Riverside County to require permits for sales of homemade foods

All food makers would be required to meet minimum basic food handling standards

POSTED: 06:26 AM PST Jan 08, 2013 
boy eating hamburger

Riverside County supervisors will hold their first  hearing today on a proposed ordinance regulating home-based chefs who sell  their goods to the public.
      So-called "cottage food" operations were placed on the state's list of  public health concerns with the passage of Assembly Bill 1616, which Gov.  Jerry Brown signed into law in September. The statute mandates that counties  establish standards for cottage food makers and require them to obtain permits.
      Cottage foods generally include custards, meat fillings, candies, dried  fruits, cereals, herbs, nuts, roasted coffees, dried teas, and baked goods  without cream, according to the county's Department of Environmental Health.
      The agency drew up a proposed ordinance defining two classes of cottage  food operators.

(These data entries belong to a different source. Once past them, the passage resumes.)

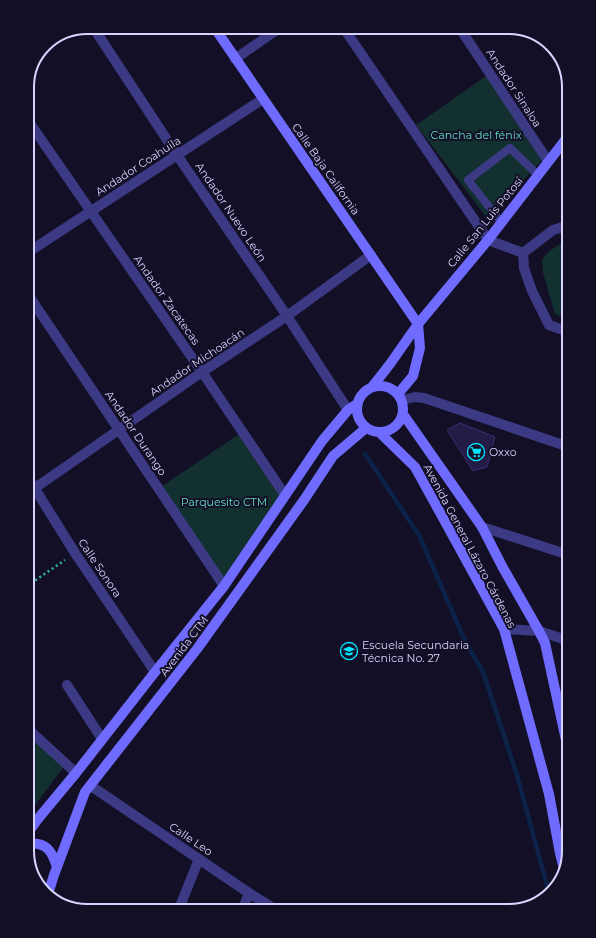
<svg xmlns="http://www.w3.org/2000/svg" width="596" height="938" font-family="Montserrat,sans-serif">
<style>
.green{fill:#12302f}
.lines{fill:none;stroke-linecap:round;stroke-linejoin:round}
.stream{stroke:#0c2248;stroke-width:4.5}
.building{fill:#241b47;stroke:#3b2d73}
.path{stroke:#2fb8b0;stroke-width:2.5;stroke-dasharray:2 3;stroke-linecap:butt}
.service{stroke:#3d3a85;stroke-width:8}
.minor{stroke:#3d3a85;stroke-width:10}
.secondary{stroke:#6f6bff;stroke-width:10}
.labels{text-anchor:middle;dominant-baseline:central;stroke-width:4;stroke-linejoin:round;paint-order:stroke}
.street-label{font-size:11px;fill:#d9d4ff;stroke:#130f26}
.park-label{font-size:11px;fill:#5fe0c0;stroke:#130f26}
.poi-label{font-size:11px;fill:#d9d4ff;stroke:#130f26;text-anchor:start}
.rim{fill:none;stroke:#d9d4ff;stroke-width:2}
</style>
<rect width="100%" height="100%" fill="#130f26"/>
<path class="green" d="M486,76L542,160L488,219L416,125Z
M569,238V289L560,316L555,314L543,273L542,260L548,252Z
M242,432L285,495L224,586L158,489Z
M27,732L65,765L27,816Z"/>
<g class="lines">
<path class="stream" d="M365,454L420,537L465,641L483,672L517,775L549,893"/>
</g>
<path class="building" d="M460,423L495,437L487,467L473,471L447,430Z"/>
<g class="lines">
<path class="path" d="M27,586L65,560"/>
<path class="service" d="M501,222L468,180L510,148L538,175"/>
<path class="minor" d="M93,27L177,155L287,316L348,410
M343,27L488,240L523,253
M459,27L548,161
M235,59L281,27
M27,119L202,372L285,495
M27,253L263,99
M523,253L524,268L532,291L549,325L569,332
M523,253L553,230L569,225
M27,293L224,586
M402,400L415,397L424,398L569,447
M27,476L75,553L155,672
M35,488L202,372L287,316L371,255
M482,527L569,555
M504,629L539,631L569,641
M67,685L102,739
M27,728L76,773
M91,786L249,893L278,911
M178,911L199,859
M242,911L249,893"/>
<path class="secondary" d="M214,27L418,324L420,348L413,376L398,394
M357 409a23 23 0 1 1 46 0a23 23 0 1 1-46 0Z
M372,387L390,364L418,324L488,240L569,135
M403,414L482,527L502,566L539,631L545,643L569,754
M380,433L415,467L504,629L549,794L560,853L564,869
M27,834L37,820L76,773L155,672L224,586L322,441L348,410L357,404
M27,844C46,841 52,851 57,867
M48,894L54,875L85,792L197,649L304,500L333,456L366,428"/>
</g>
<defs>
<g id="supermarket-ring" transform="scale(0.9)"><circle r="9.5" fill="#130f26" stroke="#00e5ff" stroke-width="1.5"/><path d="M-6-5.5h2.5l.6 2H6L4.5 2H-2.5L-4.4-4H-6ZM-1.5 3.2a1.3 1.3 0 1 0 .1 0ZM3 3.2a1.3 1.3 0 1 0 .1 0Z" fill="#00e5ff"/></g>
<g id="school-ring" transform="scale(0.9)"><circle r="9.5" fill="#130f26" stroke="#00e5ff" stroke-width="1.5"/><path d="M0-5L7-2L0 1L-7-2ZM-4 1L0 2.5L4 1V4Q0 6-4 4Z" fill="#00e5ff"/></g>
</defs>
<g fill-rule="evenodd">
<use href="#supermarket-ring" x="476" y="452"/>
<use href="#school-ring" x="349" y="651"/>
</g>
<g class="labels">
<g class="street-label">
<text transform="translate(514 88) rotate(57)">Andador Sinaloa</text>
<text transform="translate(138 166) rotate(-33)">Andador Coahuila</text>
<text transform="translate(326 169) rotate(55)">Calle Baja California</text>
<text transform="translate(231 212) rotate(56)">Andador Nuevo León</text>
<text transform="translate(485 222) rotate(-51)">Calle San Luis Potosí</text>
<text transform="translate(167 300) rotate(55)">Andador Zacatecas</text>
<text transform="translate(197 362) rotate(-34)">Andador Michoacán</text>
<text transform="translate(136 433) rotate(56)">Andador Durango</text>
<text transform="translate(470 546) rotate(62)">Avenida General Lázaro Cárdenas</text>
<text transform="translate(100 568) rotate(56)">Calle Sonora</text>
<text transform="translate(184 646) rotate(-53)">Avenida CTM</text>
<text transform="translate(191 839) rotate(34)">Calle Leo</text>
</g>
<g class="park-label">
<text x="476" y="135">Cancha del fénix</text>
<text x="224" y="502">Parquesito CTM</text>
</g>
<g class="poi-label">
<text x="489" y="452">Oxxo</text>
<text x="362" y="645">Escuela Secundaria<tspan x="362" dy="13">Técnica No. 27</tspan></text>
</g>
</g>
<path d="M0 0H596V938H0ZM87 34H509A53 53 0 0 1 562 87V851A53 53 0 0 1 509 904H87A53 53 0 0 1 34 851V87A53 53 0 0 1 87 34Z" fill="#130f26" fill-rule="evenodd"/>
<path class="rim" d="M87 34H509A53 53 0 0 1 562 87V851A53 53 0 0 1 509 904H87A53 53 0 0 1 34 851V87A53 53 0 0 1 87 34Z"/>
</svg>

Class "A" describes a home-based cook who engages in sales to  an established clientele or at events, such as a temporary booth at a sports  venue.
      Class "B" describes as an operator who sells indirectly or directly to  a "third-party retail food facility," according to environmental health  documents.
      County officials said that, under the ordinance, a class A operator  would be exempt from inspections unless there are consumer complaints about  products. However, class B operators would be subject to an initial inspection  of their preparation areas -- kitchens -- as well as annual inspections.
      Class A permits would cost $72.50 each; class B certificates would cost  $290. Permits would have to be renewed annually.
      All cottage food makers would be required to meet minimum basic food  handling standards defined in the California Health and Safety Code.  Regulations include keeping utensils and surfaces clean; keeping children or  potentially contagious people out of the preparation area; frequent hand- washing and no smoking.
      All operators would need to complete a food processor course within  three months of registering with the county.
      According to officials, cottage foods must be properly labeled, using  the words "Made in a Home Kitchen" or other such language to be in compliance  with the federal Food, Drug and Cosmetic Act. Permit-holders who commit  violations could face fines ranging from $100 to $500.
      AB 1616 prohibits counties or cities from outlawing cottage food  operations. Instead, the law stipulates that local governments must implement  regulations related to zoning and food handling permits.
      If the Board of Supervisors approves the structure and provisions of the  proposed ordinance, a public hearing will be scheduled in two weeks to hear  any comments on the measure, after which a final vote will be taken.